(Brief):
Below are the records; give again exactly the lines from the one containing "left shoulder: (17, 98)" through the one containing "nose: (209, 142)", leaving out pictures.

(Given records):
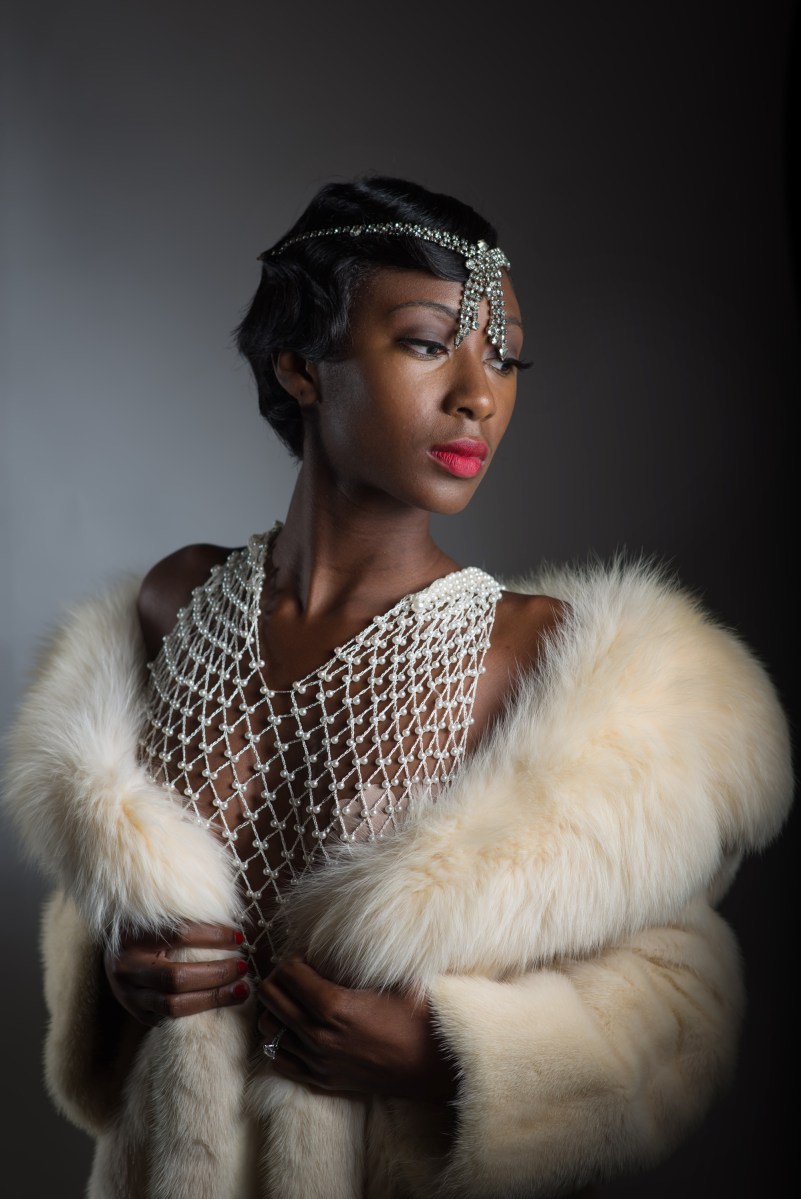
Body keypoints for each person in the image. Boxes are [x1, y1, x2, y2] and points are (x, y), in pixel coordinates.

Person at [3, 174, 793, 1199]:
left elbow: (680, 996)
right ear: (300, 365)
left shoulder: (538, 657)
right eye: (428, 343)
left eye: (504, 357)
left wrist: (445, 1052)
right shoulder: (175, 598)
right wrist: (116, 964)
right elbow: (108, 891)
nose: (479, 395)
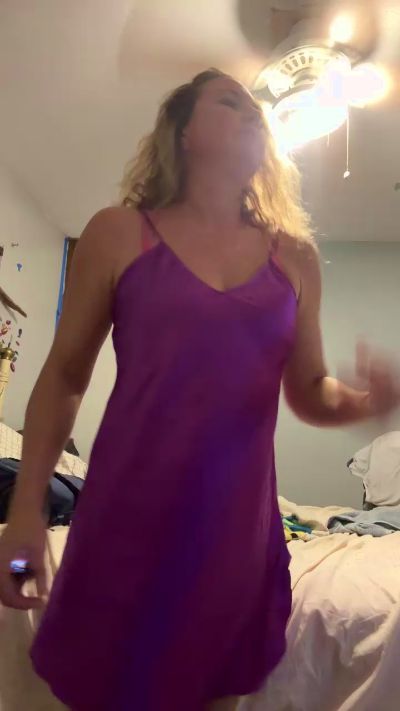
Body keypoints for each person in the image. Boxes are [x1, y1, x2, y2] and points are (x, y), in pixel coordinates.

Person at [0, 68, 398, 711]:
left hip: (234, 539)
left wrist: (364, 402)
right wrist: (26, 511)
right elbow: (66, 375)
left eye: (254, 109)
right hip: (123, 524)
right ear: (183, 131)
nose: (253, 114)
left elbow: (309, 390)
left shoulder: (295, 257)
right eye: (230, 102)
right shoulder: (118, 233)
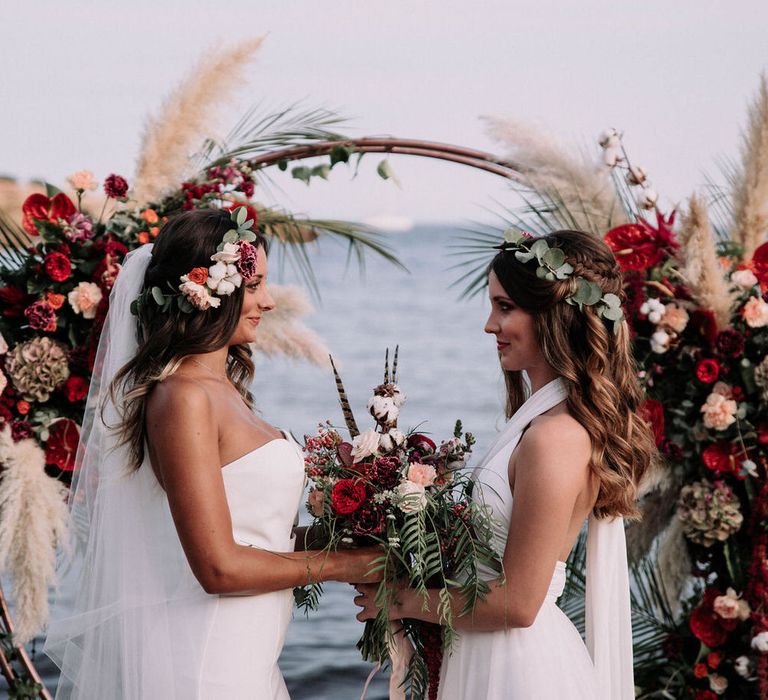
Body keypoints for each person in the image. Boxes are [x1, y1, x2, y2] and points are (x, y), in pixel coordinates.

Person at [44, 208, 380, 699]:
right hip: (203, 662)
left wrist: (359, 531)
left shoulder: (223, 390)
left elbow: (253, 533)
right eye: (255, 284)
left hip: (245, 656)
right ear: (210, 289)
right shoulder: (183, 397)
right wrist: (353, 566)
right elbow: (218, 567)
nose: (267, 301)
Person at [354, 229, 655, 699]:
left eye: (505, 307)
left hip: (516, 669)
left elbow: (518, 602)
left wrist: (401, 600)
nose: (489, 325)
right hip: (484, 653)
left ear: (553, 315)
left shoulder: (554, 437)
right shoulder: (539, 420)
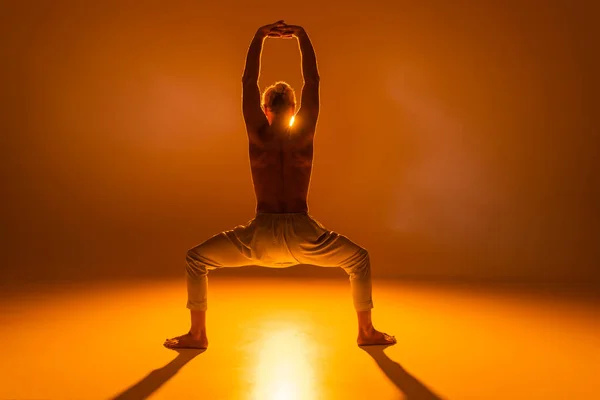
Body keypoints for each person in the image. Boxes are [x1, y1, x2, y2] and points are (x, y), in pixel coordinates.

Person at [164, 21, 396, 349]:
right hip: (304, 233)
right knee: (358, 260)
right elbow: (312, 81)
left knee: (195, 260)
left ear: (265, 109)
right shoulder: (304, 134)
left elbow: (248, 81)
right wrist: (301, 36)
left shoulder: (258, 134)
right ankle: (366, 331)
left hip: (260, 235)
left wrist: (260, 36)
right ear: (294, 109)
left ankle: (198, 334)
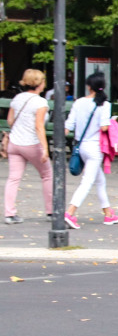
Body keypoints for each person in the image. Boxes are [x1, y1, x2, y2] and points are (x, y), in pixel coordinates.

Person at [65, 76, 118, 228]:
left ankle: (108, 214)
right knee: (87, 182)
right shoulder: (104, 104)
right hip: (95, 148)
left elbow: (68, 125)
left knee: (100, 181)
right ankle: (70, 212)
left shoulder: (79, 102)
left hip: (80, 146)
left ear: (89, 86)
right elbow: (104, 127)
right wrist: (112, 122)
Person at [4, 69, 54, 224]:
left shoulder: (17, 98)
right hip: (31, 143)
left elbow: (10, 120)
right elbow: (39, 127)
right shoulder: (40, 102)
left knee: (13, 178)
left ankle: (9, 213)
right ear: (39, 84)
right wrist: (45, 148)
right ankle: (51, 211)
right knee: (47, 175)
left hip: (15, 143)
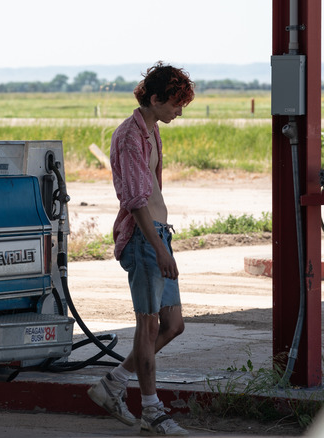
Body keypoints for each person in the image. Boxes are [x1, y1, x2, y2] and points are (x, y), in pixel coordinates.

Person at [87, 62, 195, 436]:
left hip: (159, 236)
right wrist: (159, 248)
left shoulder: (151, 131)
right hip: (143, 239)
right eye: (175, 104)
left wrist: (165, 242)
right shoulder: (129, 136)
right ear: (155, 98)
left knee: (173, 325)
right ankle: (151, 410)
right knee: (148, 325)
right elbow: (135, 201)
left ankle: (112, 385)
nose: (179, 112)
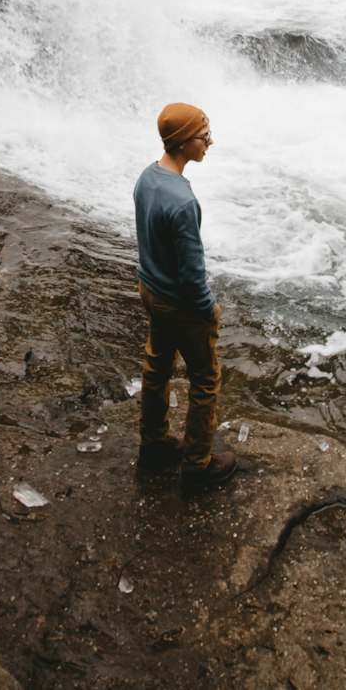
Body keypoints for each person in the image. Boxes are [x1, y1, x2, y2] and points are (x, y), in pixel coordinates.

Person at [133, 101, 236, 495]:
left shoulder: (147, 178)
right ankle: (197, 464)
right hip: (180, 303)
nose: (209, 142)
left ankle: (154, 444)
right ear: (181, 143)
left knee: (156, 369)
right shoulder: (183, 202)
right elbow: (193, 275)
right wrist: (209, 308)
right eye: (203, 135)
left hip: (151, 290)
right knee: (205, 379)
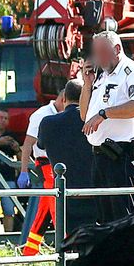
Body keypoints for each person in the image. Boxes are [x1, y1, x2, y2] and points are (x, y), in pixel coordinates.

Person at [80, 30, 134, 223]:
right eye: (96, 52)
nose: (98, 58)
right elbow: (84, 115)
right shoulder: (101, 77)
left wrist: (105, 114)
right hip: (100, 155)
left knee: (122, 216)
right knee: (104, 218)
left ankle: (127, 253)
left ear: (117, 49)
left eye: (103, 52)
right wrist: (87, 85)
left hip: (121, 153)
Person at [37, 80, 96, 232]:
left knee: (70, 240)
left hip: (64, 191)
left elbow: (40, 145)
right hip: (93, 190)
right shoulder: (94, 122)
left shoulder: (48, 123)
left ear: (63, 99)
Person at [17, 89, 67, 249]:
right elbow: (27, 144)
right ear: (63, 99)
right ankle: (66, 246)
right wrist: (23, 171)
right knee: (57, 206)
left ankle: (29, 250)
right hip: (46, 165)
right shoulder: (41, 115)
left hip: (55, 165)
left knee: (44, 211)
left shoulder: (58, 113)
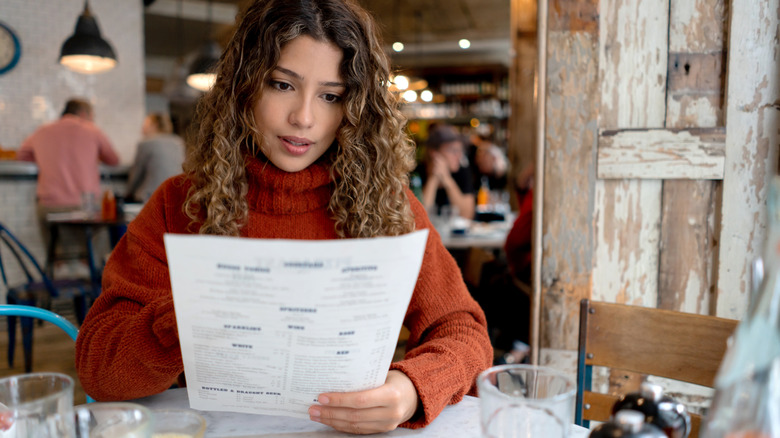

(Task solution):
left shoulder: (17, 98)
right hip: (31, 143)
left elbow: (10, 120)
right elbow: (39, 127)
right shoulder: (40, 102)
left knee: (13, 178)
left ankle: (9, 213)
right ear: (39, 84)
right wrist: (45, 148)
right ankle: (51, 211)
right knee: (47, 175)
left hip: (15, 143)
Body keypoints for each person in the image. Boxes are [x1, y1, x2, y2] and points are (x, y), in pixel coordinates.

Person at [87, 62, 195, 436]:
left hip: (159, 236)
right wrist: (159, 248)
left shoulder: (151, 131)
right hip: (143, 239)
right eye: (175, 104)
left wrist: (165, 242)
right shoulder: (129, 136)
right ear: (155, 98)
left knee: (173, 325)
right ankle: (151, 410)
right knee: (148, 325)
right elbow: (135, 201)
left ankle: (112, 385)
nose: (179, 112)
Body keypoints for each person in the image. Boxes are [x1, y1, x2, y2] and points are (x, y), in pixel coordinates.

Person at [133, 101, 236, 495]:
left shoulder: (147, 178)
right ankle: (197, 464)
right hip: (180, 303)
nose: (209, 142)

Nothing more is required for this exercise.